= What is being asked =
Among the lines below, count those with "before". Give the total alone.

Stored records
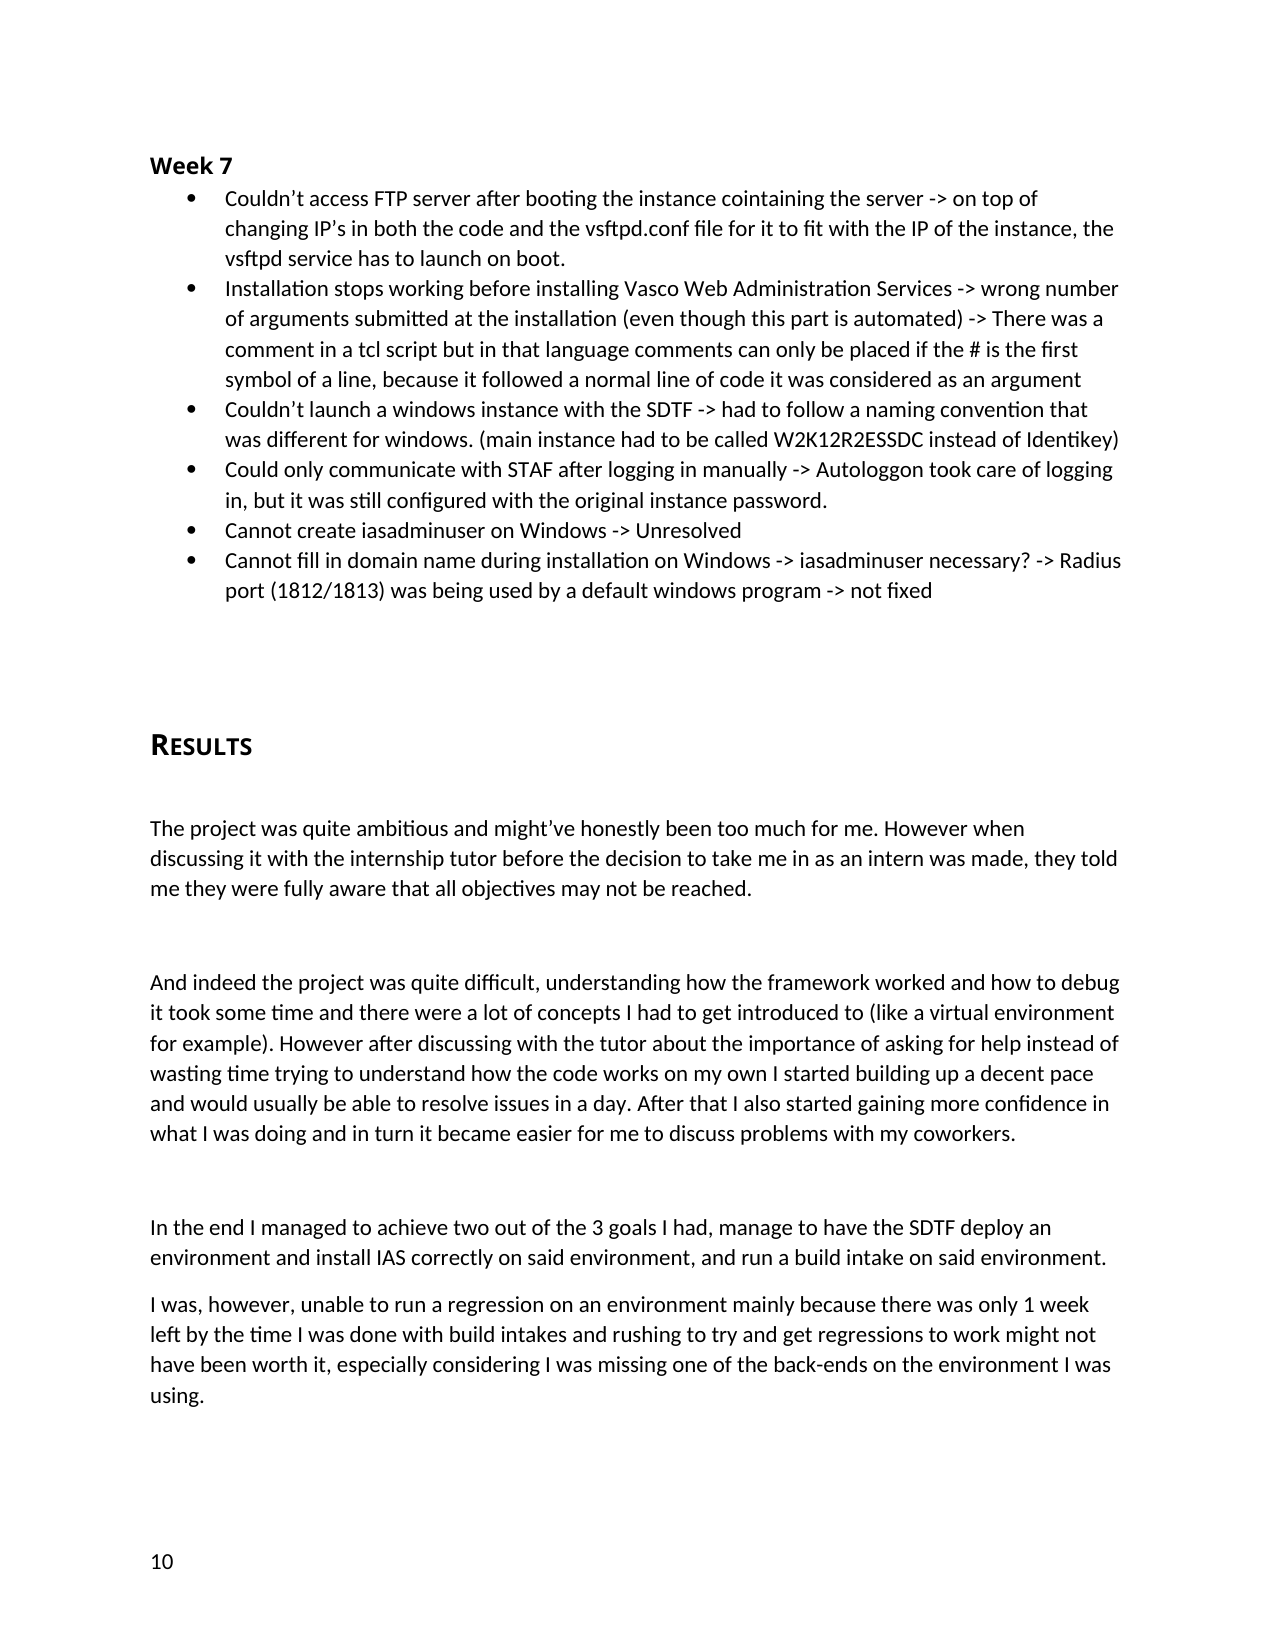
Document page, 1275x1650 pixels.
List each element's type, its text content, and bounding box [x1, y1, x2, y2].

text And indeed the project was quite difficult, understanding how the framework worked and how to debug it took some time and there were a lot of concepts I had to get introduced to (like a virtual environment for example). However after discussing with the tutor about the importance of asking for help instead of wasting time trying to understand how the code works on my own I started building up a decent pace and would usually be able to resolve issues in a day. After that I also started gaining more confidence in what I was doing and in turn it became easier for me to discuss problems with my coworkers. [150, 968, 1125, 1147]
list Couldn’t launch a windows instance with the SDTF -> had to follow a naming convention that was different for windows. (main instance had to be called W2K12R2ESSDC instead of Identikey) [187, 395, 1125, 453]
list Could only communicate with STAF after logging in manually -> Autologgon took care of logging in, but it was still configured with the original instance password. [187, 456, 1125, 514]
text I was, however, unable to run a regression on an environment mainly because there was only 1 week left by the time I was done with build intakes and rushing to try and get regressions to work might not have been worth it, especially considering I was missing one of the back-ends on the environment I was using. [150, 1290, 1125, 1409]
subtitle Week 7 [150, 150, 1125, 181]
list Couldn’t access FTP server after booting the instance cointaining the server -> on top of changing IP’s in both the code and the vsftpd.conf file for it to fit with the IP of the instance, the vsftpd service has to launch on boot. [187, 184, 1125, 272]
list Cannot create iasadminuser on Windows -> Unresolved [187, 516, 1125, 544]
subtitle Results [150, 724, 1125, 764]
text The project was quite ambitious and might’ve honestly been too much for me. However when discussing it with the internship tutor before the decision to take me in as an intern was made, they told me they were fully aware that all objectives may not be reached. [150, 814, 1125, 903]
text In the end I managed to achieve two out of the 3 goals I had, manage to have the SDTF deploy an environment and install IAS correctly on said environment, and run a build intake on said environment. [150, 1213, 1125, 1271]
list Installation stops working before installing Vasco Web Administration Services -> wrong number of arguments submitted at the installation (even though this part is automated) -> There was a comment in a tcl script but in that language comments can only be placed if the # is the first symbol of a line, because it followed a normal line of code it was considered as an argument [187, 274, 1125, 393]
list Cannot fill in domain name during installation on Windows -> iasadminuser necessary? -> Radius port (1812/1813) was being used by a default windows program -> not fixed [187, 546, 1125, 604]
* * *
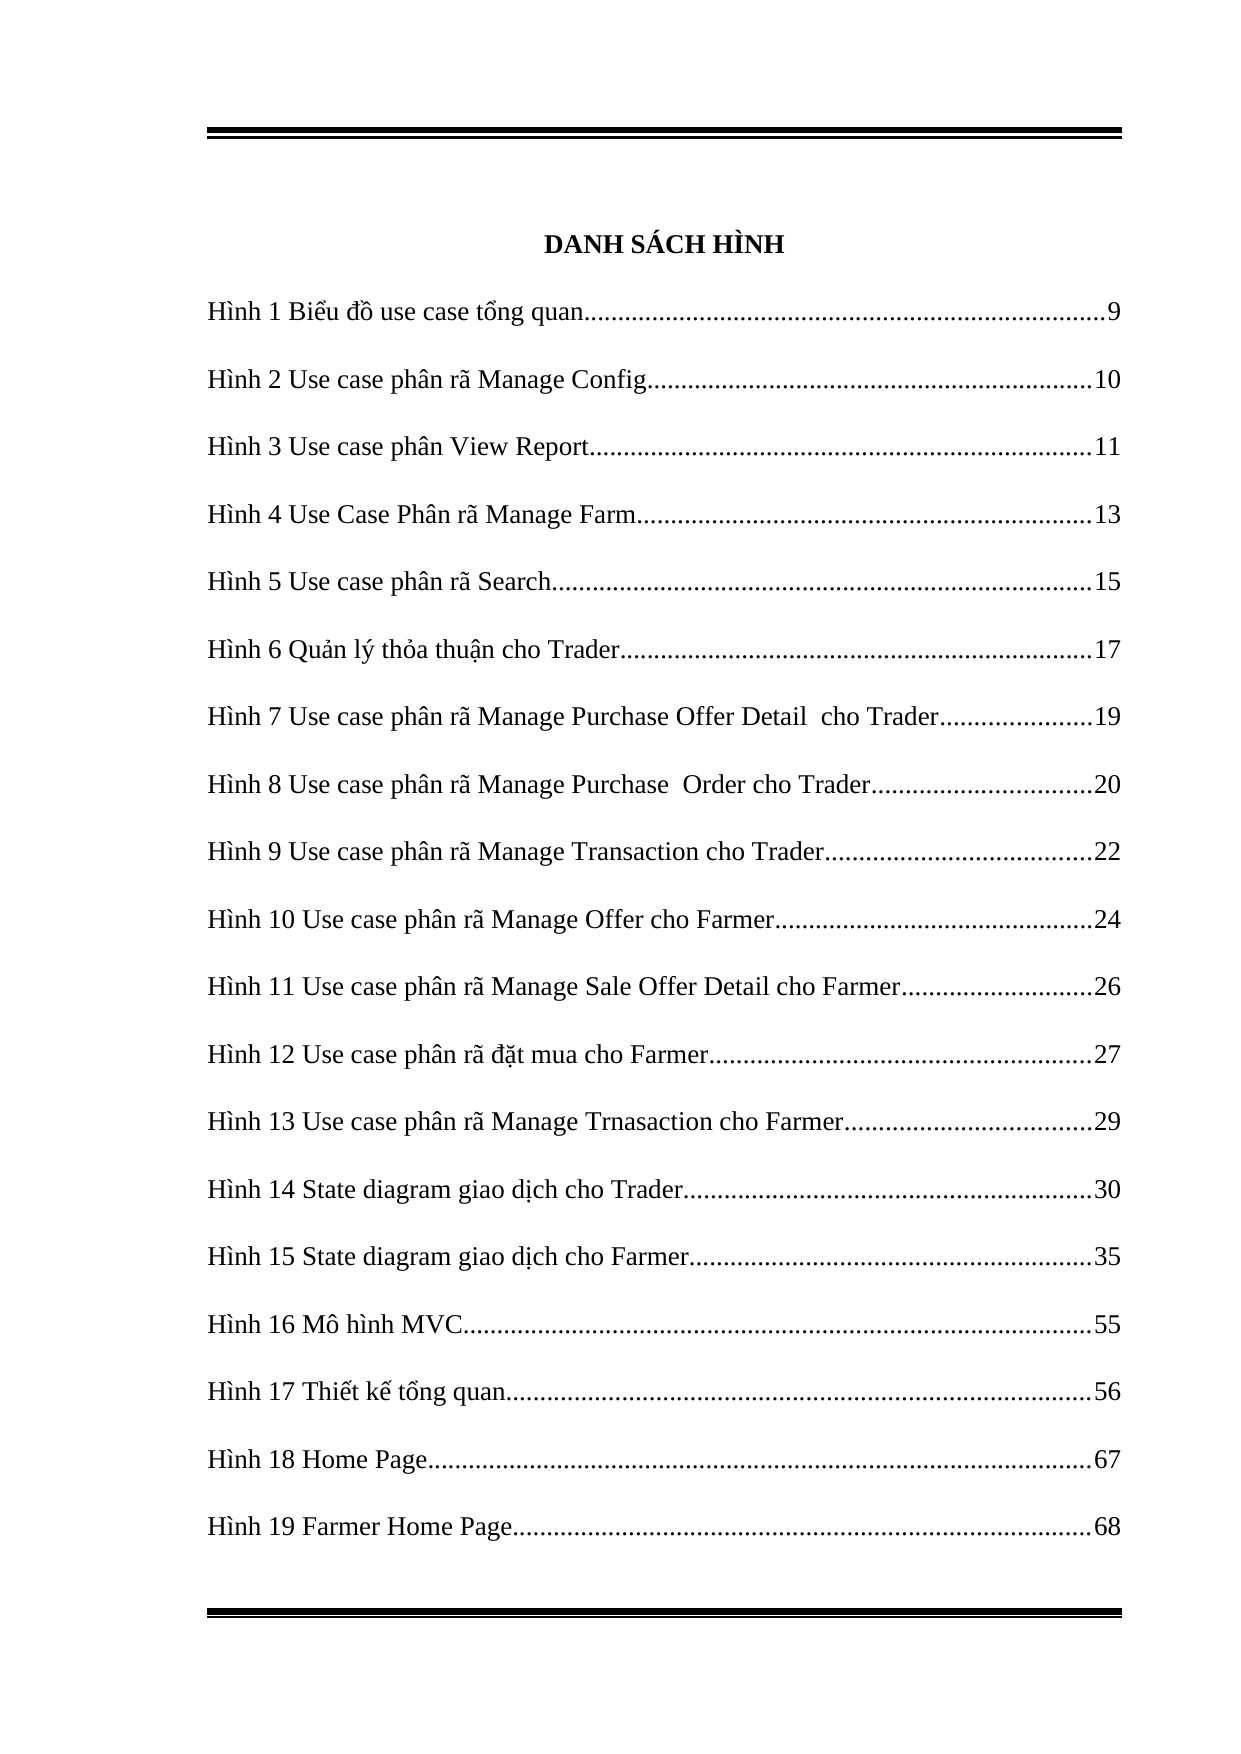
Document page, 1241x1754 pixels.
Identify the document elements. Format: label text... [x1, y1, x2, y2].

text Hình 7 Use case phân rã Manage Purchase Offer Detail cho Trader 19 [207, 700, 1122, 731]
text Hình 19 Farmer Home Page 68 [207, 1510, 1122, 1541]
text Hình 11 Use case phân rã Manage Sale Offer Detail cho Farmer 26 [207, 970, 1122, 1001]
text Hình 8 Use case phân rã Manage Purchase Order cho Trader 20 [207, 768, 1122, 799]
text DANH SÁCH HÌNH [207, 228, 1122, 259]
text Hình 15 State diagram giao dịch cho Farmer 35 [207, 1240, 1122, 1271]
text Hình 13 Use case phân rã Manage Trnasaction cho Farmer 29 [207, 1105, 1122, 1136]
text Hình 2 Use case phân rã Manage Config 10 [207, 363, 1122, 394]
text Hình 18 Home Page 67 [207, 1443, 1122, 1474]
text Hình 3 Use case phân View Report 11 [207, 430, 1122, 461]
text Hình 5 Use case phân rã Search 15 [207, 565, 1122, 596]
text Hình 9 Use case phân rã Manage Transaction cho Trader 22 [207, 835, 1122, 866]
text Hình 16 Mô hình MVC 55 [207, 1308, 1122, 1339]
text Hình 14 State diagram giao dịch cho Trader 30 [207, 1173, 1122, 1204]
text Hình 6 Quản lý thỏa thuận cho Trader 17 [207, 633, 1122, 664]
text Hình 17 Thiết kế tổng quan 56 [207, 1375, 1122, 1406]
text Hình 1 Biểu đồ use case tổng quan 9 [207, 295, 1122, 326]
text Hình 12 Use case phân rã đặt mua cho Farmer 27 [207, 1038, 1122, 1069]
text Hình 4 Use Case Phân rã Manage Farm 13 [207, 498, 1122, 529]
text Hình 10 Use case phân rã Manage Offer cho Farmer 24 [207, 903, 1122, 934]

= Result of this task =
2